The Canopy and Imperviousness data was given as a vector layer for census blocks. Canopy and Imperviousness were separated into two layers, and then the vector was converted to raster form via the Feature to Raster tool on ArcGIS.

The weights were determined on 123AHP. Temperature is significantly more important than impervious surfaces and canopy cover because it is a more direct measure of exposure. Impervious surfaces and canopy cover are assumed to be equally important.

Using the suitability modeler on ArcGIS, we used the large and small transformation factors. The large transformation factor is used to indicate that large values are more suitable, and the small transformation factor is used to indicate that small values are more suitable.

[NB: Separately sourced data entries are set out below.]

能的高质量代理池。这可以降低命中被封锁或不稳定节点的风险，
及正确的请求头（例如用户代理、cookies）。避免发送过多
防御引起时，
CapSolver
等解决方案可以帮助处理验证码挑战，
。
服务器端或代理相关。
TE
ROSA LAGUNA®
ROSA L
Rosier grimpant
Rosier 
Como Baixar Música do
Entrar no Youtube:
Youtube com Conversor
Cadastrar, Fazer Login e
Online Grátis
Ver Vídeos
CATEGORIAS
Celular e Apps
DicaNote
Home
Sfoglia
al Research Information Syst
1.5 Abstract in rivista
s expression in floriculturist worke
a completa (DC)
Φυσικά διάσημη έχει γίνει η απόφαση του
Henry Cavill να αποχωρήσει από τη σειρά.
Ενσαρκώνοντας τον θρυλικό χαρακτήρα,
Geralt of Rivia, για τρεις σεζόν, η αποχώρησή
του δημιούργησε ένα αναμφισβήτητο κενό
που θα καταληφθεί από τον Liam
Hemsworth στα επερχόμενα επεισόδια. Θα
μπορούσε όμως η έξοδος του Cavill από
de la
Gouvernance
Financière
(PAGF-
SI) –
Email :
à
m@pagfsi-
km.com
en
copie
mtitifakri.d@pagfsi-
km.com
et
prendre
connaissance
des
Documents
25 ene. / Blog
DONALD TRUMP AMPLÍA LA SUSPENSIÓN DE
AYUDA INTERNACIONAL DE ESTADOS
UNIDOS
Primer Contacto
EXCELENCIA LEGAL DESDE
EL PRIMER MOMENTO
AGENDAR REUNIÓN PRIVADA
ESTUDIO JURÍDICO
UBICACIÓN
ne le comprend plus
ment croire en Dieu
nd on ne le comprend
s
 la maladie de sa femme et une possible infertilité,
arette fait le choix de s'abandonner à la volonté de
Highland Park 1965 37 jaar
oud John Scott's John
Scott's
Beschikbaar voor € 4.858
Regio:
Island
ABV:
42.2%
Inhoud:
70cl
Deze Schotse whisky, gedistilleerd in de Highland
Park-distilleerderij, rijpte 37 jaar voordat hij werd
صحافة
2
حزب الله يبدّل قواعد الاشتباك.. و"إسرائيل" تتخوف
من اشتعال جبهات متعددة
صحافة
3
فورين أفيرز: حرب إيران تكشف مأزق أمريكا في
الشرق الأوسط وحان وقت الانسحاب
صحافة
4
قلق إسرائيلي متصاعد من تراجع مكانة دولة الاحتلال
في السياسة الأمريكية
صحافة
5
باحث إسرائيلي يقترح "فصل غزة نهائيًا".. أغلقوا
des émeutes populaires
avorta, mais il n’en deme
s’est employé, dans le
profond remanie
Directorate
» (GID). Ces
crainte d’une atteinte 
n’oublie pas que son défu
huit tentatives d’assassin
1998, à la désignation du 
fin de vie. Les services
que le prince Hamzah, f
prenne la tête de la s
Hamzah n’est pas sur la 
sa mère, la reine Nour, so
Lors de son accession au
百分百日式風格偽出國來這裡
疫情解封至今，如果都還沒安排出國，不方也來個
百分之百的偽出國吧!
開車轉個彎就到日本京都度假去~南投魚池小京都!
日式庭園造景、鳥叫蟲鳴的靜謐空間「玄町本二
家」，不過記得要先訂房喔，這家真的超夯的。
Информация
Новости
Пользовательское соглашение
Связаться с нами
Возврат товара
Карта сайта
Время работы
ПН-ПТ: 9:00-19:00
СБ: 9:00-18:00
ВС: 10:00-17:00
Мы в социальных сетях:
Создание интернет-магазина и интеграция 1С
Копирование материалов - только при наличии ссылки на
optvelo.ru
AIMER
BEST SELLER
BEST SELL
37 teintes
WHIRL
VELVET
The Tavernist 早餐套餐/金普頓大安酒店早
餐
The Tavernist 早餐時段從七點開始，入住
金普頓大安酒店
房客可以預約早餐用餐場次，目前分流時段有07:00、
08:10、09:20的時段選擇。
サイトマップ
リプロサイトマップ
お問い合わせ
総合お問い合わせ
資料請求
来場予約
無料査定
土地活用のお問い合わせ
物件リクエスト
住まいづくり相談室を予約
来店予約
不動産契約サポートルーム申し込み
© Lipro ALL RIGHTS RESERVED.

Factor Percent Transformation
Temperature 70 Large
Impervious Surfaces 15 Large
Canopy Cover 15 Small

Population Sensitivity 

Weighted analysis: ‘Age’ and ‘single person’ were weighted to be equally important. ‘ Low income’ and ‘rent’ were weighted to be equally important. Age and living alone were significantly more important than income and rent because they are directly related to health outcomes, whereas income and rent were indirectly related, as they are predictors of whether or not a household has air conditioning.

Using the suitability modeler on ArcGIS, we used the large and small transformation factors. The large transformation factor is used to indicate that large values are more suitable, and the small transformation factor is used to indicate that small values are more suitable.

Factor Percent Transformation
% Population > 65 years old 35 Large
% Single-person households 35 Large
% Household incomes under $20 000 15 Large
% Renter households 15 Large

Final Multi-Criterion Analysis 

Two suitability models, one weighted and one equal were made.

The weighting we used in the individual factor (exposure and population sensitivity) MCE was combined. In our model, we decided to focus the weight on exposure. Exposure was weighted at 70% while population sensitivity was weighted at 30%. The weightings within exposure and population sensitivity were kept the same, and multiplied by the category weighting. 

Factor Weighting (%) Transformation Factor
Temperature 49 Large
Canopy Cover 10.5 Small
Impervious Surfaces 10.5 Large
Age 10.5 Large
Living Alone 10.5 Large
Income 4.5 Large
Rent 4.5 Large

For the equal weighting, each factor was assigned a weight of 100/7 = 14.29%.

Creation of Buffers for Adaptability

Presently, there is no publicly-available singular map of all cooling centres accessible to the public in Metro Vancouver. To create the cooling centres map, we compiled data from the City of Vancouver, Vancouver Coastal Health, and Fraser Health, as well as referenced news articles from the 2021 heat wave. These points were located on the map, and then we added both a 400 m and 800 m buffer, to visualize 5-minute and 10-minute walks (respectively) from each cooling center.